Now this process is not designed to replace the human process, or the humans involved in fraud detection. It is design to make it easier for humans to do their job. I.e. flag certain applications as potentially fraudulent, record why Azure Open AI thinks it’s fraudulent and then have a human review them.
I have created a separate Azure Function for fraud detection. This function is triggered when a CosmosDB record (an application) has had both their Invoice and Receipt processed by Azure AI Document Intelligence. The function then sends the Invoice and Receipt data to Azure Open AI for fraud detection. The results are sent to Azure CosmosDB for storage.
For example, below is screen shot of a record in the CosmosDB. The comparison
field is the result of the fraud detection process.

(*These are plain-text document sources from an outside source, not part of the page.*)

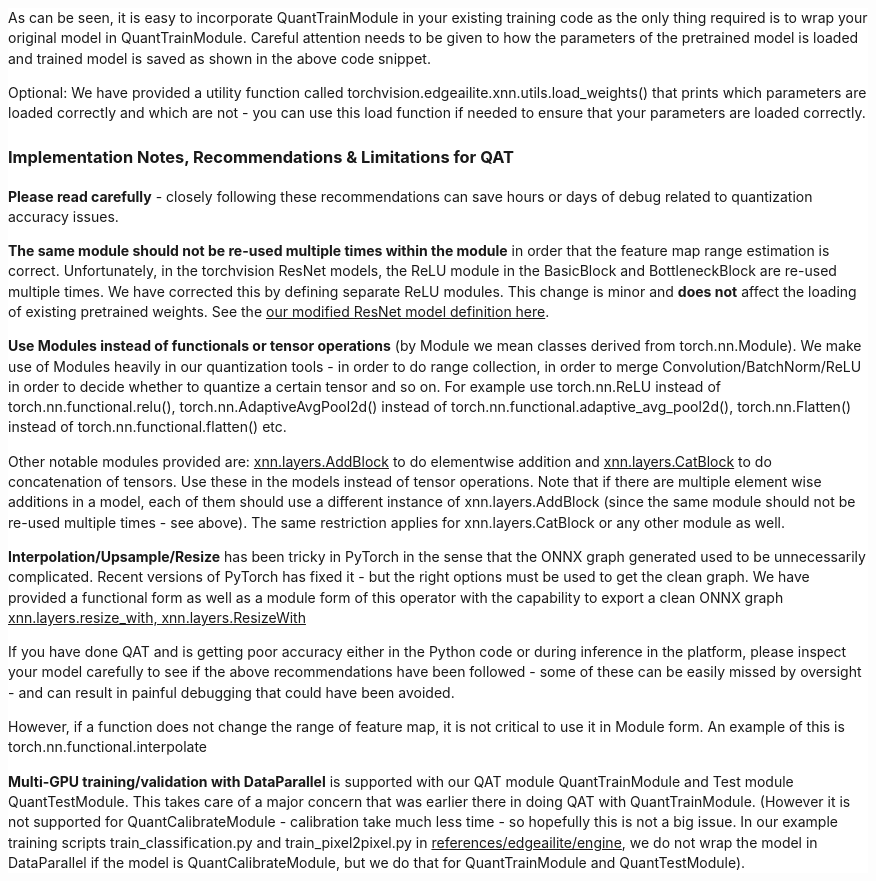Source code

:As can be seen, it is easy to incorporate QuantTrainModule in your existing training code as the only thing required is to wrap your original model in QuantTrainModule. Careful attention needs to be given to how the parameters of the pretrained model is loaded and trained model is saved as shown in the above code snippet.

Optional: We have provided a utility function called torchvision.edgeailite.xnn.utils.load_weights() that prints which parameters are loaded correctly and which are not - you can use this load function if needed to ensure that your parameters are loaded correctly.


### Implementation Notes, Recommendations & Limitations for QAT
**Please read carefully** - closely following these recommendations can save hours or days of debug related to quantization accuracy issues.

**The same module should not be re-used multiple times within the module** in order that the feature map range estimation is correct. Unfortunately, in the torchvision ResNet models, the ReLU module in the BasicBlock and BottleneckBlock are re-used multiple times. We have corrected this by defining separate ReLU modules. This change is minor and **does not** affect the loading of existing pretrained weights. See the [our modified ResNet model definition here](../../torchvision/models/resnet.py).<br>

**Use Modules instead of functionals or tensor operations** (by Module we mean classes derived from torch.nn.Module). We make use of Modules heavily in our quantization tools - in order to do range collection, in order to merge Convolution/BatchNorm/ReLU in order to decide whether to quantize a certain tensor and so on. For example use torch.nn.ReLU instead of torch.nn.functional.relu(), torch.nn.AdaptiveAvgPool2d() instead of torch.nn.functional.adaptive_avg_pool2d(), torch.nn.Flatten() instead of torch.nn.functional.flatten() etc.<br>

Other notable modules provided are: [xnn.layers.AddBlock](../../torchvision/edgeailite/xnn/layers/common_blocks.py) to do elementwise addition and [xnn.layers.CatBlock](../../torchvision/edgeailite/xnn/layers/common_blocks.py) to do concatenation of tensors. Use these in the models instead of tensor operations. Note that if there are multiple element wise additions in a model, each of them should use a different instance of xnn.layers.AddBlock (since the same module should not be re-used multiple times - see above). The same restriction applies for xnn.layers.CatBlock or any other module as well.

**Interpolation/Upsample/Resize** has been tricky in PyTorch in the sense that the ONNX graph generated used to be unnecessarily complicated. Recent versions of PyTorch has fixed it - but the right options must be used to get the clean graph. We have provided a functional form as well as a module form of this operator with the capability to export a clean ONNX graph [xnn.layers.resize_with, xnn.layers.ResizeWith](../../torchvision/xnn/layers/resize_blocks.py)

If you have done QAT and is getting poor accuracy either in the Python code or during inference in the platform, please inspect your model carefully to see if the above recommendations have been followed - some of these can be easily missed by oversight - and can result in painful debugging that could have been avoided.<br>

However, if a function does not change the range of feature map, it is not critical to use it in Module form. An example of this is torch.nn.functional.interpolate<br>

**Multi-GPU training/validation with DataParallel** is supported with our QAT module QuantTrainModule and Test module QuantTestModule. This takes care of a major concern that was earlier there in doing QAT with QuantTrainModule. (However it is not supported for QuantCalibrateModule - calibration take much less time - so hopefully this is not a big issue. In our example training scripts train_classification.py and train_pixel2pixel.py in [references/edgeailite/engine](../../references/edgeailite/engine), we do not wrap the model in DataParallel if the model is QuantCalibrateModule, but we do that for QuantTrainModule and QuantTestModule).<br>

I have pasted below the full text below;
“The invoice and receipt do match. Here are the reasons why they match:
- Both the invoice and receipt are from the same company, Contoso Ltd., and share the same company address and phone number.
- The invoice and receipt have the same total amount due, $2624.99.

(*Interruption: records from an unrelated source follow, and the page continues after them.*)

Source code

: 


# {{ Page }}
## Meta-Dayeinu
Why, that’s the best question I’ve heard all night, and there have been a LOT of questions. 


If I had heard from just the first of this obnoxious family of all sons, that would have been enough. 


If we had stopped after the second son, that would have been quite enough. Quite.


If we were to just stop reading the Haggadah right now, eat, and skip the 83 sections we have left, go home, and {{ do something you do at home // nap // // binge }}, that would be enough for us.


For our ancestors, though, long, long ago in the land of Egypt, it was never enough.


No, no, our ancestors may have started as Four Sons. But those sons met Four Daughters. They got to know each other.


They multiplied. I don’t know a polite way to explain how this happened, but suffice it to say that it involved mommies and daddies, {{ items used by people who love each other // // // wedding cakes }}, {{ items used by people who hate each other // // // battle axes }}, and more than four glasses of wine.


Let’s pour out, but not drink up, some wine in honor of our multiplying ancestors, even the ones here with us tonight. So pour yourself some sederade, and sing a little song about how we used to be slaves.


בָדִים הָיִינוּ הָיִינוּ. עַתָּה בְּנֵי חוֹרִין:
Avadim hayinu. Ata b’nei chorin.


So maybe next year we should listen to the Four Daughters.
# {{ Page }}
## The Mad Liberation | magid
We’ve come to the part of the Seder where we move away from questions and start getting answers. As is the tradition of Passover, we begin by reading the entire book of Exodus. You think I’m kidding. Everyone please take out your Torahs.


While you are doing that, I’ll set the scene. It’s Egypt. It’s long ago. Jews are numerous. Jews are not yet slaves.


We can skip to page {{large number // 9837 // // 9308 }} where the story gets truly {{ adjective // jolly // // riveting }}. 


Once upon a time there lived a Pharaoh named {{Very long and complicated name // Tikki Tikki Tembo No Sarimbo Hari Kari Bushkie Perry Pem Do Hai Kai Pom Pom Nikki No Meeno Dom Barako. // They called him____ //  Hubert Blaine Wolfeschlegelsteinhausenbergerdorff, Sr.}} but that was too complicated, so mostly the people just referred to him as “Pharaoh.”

- Both documents list the same quantity and description of items sold: 20 Solar Panels.
- The itemized prices match, with a unit price of $130 and a total price for the items being $2600.00.
- Shipping and handling costs are the same on both documents, $24.99.

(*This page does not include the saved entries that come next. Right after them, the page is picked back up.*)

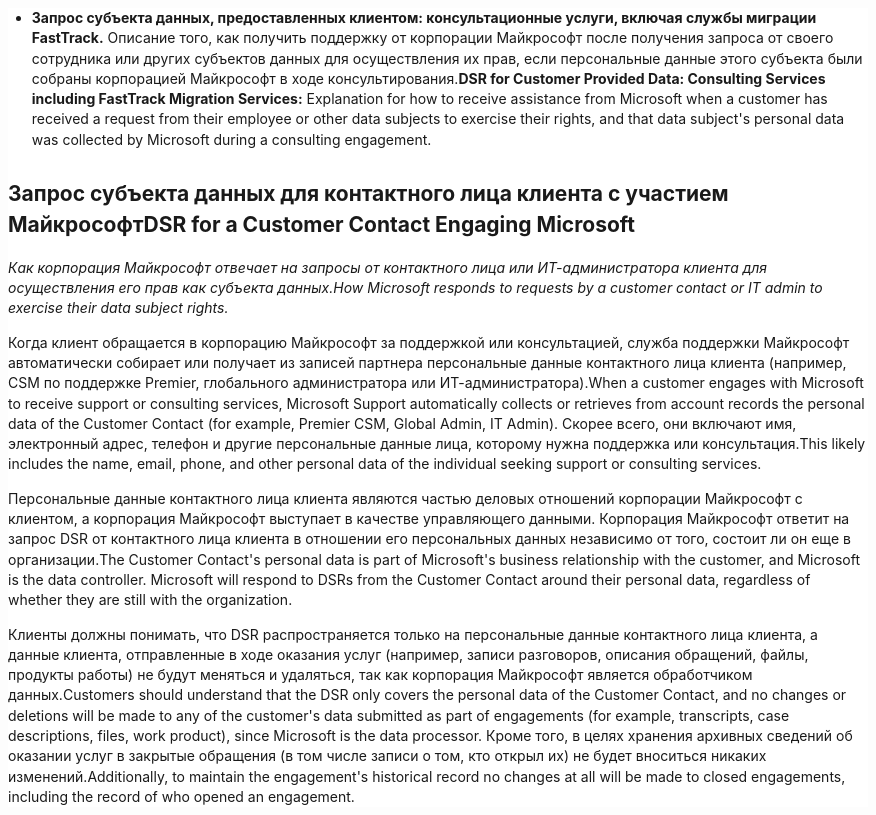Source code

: - <span data-ttu-id="c8013-160">**Запрос субъекта данных, предоставленных клиентом: консультационные услуги, включая службы миграции FastTrack.** Описание того, как получить поддержку от корпорации Майкрософт после получения запроса от своего сотрудника или других субъектов данных для осуществления их прав, если персональные данные этого субъекта были собраны корпорацией Майкрософт в ходе консультирования.</span><span class="sxs-lookup"><span data-stu-id="c8013-160">**DSR for Customer Provided Data: Consulting Services including FastTrack Migration Services:** Explanation for how to receive assistance from Microsoft when a customer has received a request from their employee or other data subjects to exercise their rights, and that data subject's personal data was collected by Microsoft during a consulting engagement.</span></span>

## <a name="dsr-for-a-customer-contact-engaging-microsoft"></a><span data-ttu-id="c8013-161">Запрос субъекта данных для контактного лица клиента с участием Майкрософт</span><span class="sxs-lookup"><span data-stu-id="c8013-161">DSR for a Customer Contact Engaging Microsoft</span></span>

<span data-ttu-id="c8013-162">*Как корпорация Майкрософт отвечает на запросы от контактного лица или ИТ-администратора клиента для осуществления его прав как субъекта данных.*</span><span class="sxs-lookup"><span data-stu-id="c8013-162">*How Microsoft responds to requests by a customer contact or IT admin to exercise their data subject rights.*</span></span>

<span data-ttu-id="c8013-163">Когда клиент обращается в корпорацию Майкрософт за поддержкой или консультацией, служба поддержки Майкрософт автоматически собирает или получает из записей партнера персональные данные контактного лица клиента (например, CSM по поддержке Premier, глобального администратора или ИТ-администратора).</span><span class="sxs-lookup"><span data-stu-id="c8013-163">When a customer engages with Microsoft to receive support or consulting services, Microsoft Support automatically collects or retrieves from account records the personal data of the Customer Contact (for example, Premier CSM, Global Admin, IT Admin).</span></span> <span data-ttu-id="c8013-164">Скорее всего, они включают имя, электронный адрес, телефон и другие персональные данные лица, которому нужна поддержка или консультация.</span><span class="sxs-lookup"><span data-stu-id="c8013-164">This likely includes the name, email, phone, and other personal data of the individual seeking support or consulting services.</span></span>

<span data-ttu-id="c8013-p114">Персональные данные контактного лица клиента являются частью деловых отношений корпорации Майкрософт с клиентом, а корпорация Майкрософт выступает в качестве управляющего данными. Корпорация Майкрософт ответит на запрос DSR от контактного лица клиента в отношении его персональных данных независимо от того, состоит ли он еще в организации.</span><span class="sxs-lookup"><span data-stu-id="c8013-p114">The Customer Contact's personal data is part of Microsoft's business relationship with the customer, and Microsoft is the data controller. Microsoft will respond to DSRs from the Customer Contact around their personal data, regardless of whether they are still with the organization.</span></span>

<span data-ttu-id="c8013-167">Клиенты должны понимать, что DSR распространяется только на персональные данные контактного лица клиента, а данные клиента, отправленные в ходе оказания услуг (например, записи разговоров, описания обращений, файлы, продукты работы) не будут меняться и удаляться, так как корпорация Майкрософт является обработчиком данных.</span><span class="sxs-lookup"><span data-stu-id="c8013-167">Customers should understand that the DSR only covers the personal data of the Customer Contact, and no changes or deletions will be made to any of the customer's data submitted as part of engagements (for example, transcripts, case descriptions, files, work product), since Microsoft is the data processor.</span></span> <span data-ttu-id="c8013-168">Кроме того, в целях хранения архивных сведений об оказании услуг в закрытые обращения (в том числе записи о том, кто открыл их) не будет вноситься никаких изменений.</span><span class="sxs-lookup"><span data-stu-id="c8013-168">Additionally, to maintain the engagement's historical record no changes at all will be made to closed engagements, including the record of who opened an engagement.</span></span>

- The invoice and receipt both reflect no sales tax being added.
- The receipt acknowledges payment being made via a credit card, which implies that the amount due on the invoice has been settled.
- The salesperson’s name, Suman, is mentioned on both the invoice and receipt, supporting their correlation.
Thus, the matching details on both documents confirm that the invoice and receipt correspond to the same transaction.”
The example is from a legitimate submission where the invoice and receipt do match. So if I was a claims processor, I would be happy to see this response and this would provide me with the confidence to approve the application.
I am using the Azure Open AI completion endpoint and the system prompt I am using in my Azure Open AI request is;
You are an AI assistant that helps audit invoices and receipts to make sure match. If the invoice and receipt do not match, state they do not match. Then explain the reasons why they do not match in bullet point form. If the invoice and receipt do match, state they match. Then explain the reasons why they do match in bullet point form.
Bringing it all together
From the perspective of the financial company, I have created another UI in Gradio and the code can be found in this GitHub Repo called processor demo. This UI allows the financial company to view the applications that have been submitted and the results of the fraud detection process, as below;
The claims processor can lookup a application number and view the details of the application. They can see the full extracted data from both the Invoice and Receipt, and the results of the fraud detection process in the comparison field.
This will allow the claims processor to make an informed decision on whether to approve or reject the application.
For bonus points, because I also have the processed documents URI stored in CosmosDB, I could also display the invoice and receipt in the Gradio UI, so as the claims processor is reading the comparison commentary produced by Azure Open AI, they can view the documents side by side.
Conclusion
I hope this post has given you an insight into how you can use Azure AI Document Intelligence and Azure Open AI to automate the processing of financial documents. The sample I have created is just a starting point and there are many other use cases for these services.